Помощник начальника тюрьмы помолчал, оглядев собравшихся в кабинете.

– Так вот... Из практики последних лет нам известно, что если осужденный, осознав преступление, берется искупить свою смертную вину, у него есть одна возможность...

– Вешать других? – стуча папиросой по портсигару, быстро спросил капитан.

Он был явно доволен: так легко мог быть решен вопрос о палаче! Конечно, в его обязанности не входило решение этого вопроса. Но если бы после суда в городе снова начались волнения, то никому из них не избежать кары.

Обернувшись к двери, помощник начальника тюрьмы негромко позвал:

– Присухин!

В ту же секунду на пороге распахнувшейся двери появился подтянутый надзиратель, сверкая начищенными орластыми пуговицами и черным глянцем сапог.

– Слушаю, ваше благородие!

– Приведи из шестой камеры Ховрина. Двойное убийство и прочее. Осужден к виселице. Знаешь?

– Как не знать! День и ночь воет...

– Вот и хорошо...

В тот год уголовников в Уфимской тюрьме содержалось немного, всего в пяти или шести камерах, а все этажи были забиты политическими. В одиночках сидело по десять человек. Только самых опасных, вроде Якутова, держали отдельно. Здесь были рабочие, участвовавшие в Декабрьском восстании, крестьяне, разорявшие помещичьи усадьбы и хлебные амбары, были ожидавшие суда и уже осужденные.

В пересыльных камерах сидели те, кого везли либо на следствие по месту "свершения преступления", либо для отбывания ссылки и каторжного срока.

В шестой камере помещалось двенадцать человек, – дознания по делам многих из них еще не были закончены.

По сравнению с "политиками" уголовники пользовались кое-какими привилегиями.
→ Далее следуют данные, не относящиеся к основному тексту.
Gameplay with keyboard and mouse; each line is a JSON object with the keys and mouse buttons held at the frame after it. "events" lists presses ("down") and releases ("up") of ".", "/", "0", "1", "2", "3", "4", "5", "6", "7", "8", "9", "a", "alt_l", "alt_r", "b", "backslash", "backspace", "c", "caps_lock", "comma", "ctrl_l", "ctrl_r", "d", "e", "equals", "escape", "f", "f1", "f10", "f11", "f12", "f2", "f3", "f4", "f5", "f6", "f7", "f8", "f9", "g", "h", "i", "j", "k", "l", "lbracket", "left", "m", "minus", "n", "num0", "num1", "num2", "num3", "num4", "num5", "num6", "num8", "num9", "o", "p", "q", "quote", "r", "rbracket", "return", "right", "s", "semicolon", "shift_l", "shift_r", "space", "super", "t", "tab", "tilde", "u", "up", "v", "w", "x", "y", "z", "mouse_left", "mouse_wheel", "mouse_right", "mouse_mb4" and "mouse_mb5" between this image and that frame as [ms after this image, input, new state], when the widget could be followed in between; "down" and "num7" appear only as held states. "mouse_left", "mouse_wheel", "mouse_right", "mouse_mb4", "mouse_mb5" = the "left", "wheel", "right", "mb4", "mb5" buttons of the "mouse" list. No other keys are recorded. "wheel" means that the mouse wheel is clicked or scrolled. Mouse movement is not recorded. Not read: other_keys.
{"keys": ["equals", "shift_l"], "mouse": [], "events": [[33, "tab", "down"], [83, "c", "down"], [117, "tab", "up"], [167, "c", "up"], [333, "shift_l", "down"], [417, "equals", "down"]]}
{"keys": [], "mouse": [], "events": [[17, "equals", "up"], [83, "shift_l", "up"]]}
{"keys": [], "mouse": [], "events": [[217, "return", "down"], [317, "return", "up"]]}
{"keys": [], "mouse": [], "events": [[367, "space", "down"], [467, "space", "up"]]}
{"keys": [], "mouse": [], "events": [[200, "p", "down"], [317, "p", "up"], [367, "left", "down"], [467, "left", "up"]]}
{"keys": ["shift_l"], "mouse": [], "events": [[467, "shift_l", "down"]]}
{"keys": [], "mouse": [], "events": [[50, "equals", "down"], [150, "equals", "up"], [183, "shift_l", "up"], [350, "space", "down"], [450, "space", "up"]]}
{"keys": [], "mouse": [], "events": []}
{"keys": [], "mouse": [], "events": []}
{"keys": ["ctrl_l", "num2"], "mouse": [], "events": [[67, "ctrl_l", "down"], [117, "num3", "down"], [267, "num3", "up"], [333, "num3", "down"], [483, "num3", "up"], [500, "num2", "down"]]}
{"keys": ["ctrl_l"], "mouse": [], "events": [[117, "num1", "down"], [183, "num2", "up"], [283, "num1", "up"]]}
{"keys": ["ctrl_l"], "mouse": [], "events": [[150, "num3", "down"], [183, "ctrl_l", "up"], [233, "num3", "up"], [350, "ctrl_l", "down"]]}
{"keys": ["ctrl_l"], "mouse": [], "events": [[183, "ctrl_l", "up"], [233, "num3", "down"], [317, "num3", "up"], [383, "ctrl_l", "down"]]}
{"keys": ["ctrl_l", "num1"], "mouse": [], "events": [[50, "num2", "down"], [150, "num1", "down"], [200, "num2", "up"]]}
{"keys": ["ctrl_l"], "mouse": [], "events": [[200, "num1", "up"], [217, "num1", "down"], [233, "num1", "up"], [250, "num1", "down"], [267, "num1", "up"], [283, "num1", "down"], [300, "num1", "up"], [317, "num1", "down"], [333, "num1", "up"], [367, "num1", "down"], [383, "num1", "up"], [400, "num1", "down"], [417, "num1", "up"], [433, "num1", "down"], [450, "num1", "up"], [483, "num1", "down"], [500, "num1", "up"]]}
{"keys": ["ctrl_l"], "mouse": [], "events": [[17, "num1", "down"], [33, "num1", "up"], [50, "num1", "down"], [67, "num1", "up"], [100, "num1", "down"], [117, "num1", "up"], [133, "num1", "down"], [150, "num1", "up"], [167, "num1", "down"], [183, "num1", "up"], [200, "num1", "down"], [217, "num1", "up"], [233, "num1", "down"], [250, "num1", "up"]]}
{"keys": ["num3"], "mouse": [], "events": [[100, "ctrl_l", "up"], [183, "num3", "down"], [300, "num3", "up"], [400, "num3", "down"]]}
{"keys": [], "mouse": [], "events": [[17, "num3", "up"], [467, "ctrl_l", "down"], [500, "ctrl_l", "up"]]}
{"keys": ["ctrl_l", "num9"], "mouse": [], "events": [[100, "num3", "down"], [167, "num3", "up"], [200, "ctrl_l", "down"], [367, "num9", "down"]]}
Они подметали коридоры и контору, разносили бачки с пищей, убирали во дворе снег. За эту работу им подбрасывали лишнюю пайку хлеба и миску баланды, предоставляли право свиданий с родными и давали разрешение на передачи.

Люди это были разные, как различны были и совершенные ими преступления: убийства, кражи, поджоги, грабежи. Разные по характерам, по привычкам и склонностям, они и вели себя по-разному.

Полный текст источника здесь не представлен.